The BGH has made an interesting judgment, which I would like to leave simply once in the with the guiding principles:
a) If an industrial property right warning is partially justified, but its scope exceeds what the right holder can justifiably demand, this shall not constitute an encroachment on the right to the established and practiced business if the wrongfully complained conduct cannot reasonably be expected from the warned party according to the overall circumstances.
b) Insofar as the property right warning addressed to a customer is unjustified, this does not constitute an encroachment on the right to the established and practiced business operations of the manufacturer, if it lacks the suitability to impair the latter’s business operations in this respect.

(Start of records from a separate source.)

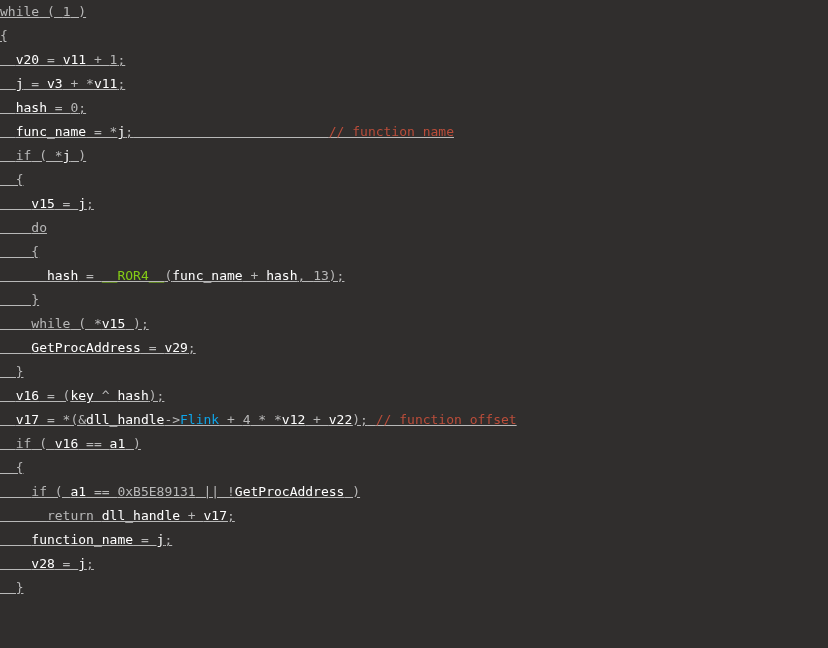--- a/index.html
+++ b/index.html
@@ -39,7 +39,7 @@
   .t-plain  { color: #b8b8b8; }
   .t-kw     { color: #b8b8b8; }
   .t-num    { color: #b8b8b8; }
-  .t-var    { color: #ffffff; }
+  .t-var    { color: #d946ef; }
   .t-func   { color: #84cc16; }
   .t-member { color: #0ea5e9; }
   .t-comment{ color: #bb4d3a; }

The Federal Court of Justice thus reduces the risk for those issuing warning letters to approach opponents with excessive claims. Of course, a warning letter is liable for court and attorney’s fees due to a warning letter that is excessive. However, the Federal Court of Justice rules out any further claims that might arise as a result of restrictions on economic development opportunities.
The entire ruling can be found here. It should be noted, however, that this is a case that has been ongoing for a total of 13 years and is still continuing at the Higher Regional Court with regard to attorney’s fees. In addition, it is a rather special construction, in which the plaintiff as a distribution company, at its own expense, has taken over the legal defense of associated, warned, dealers and which the warning company has filed for insolvency in the meantime.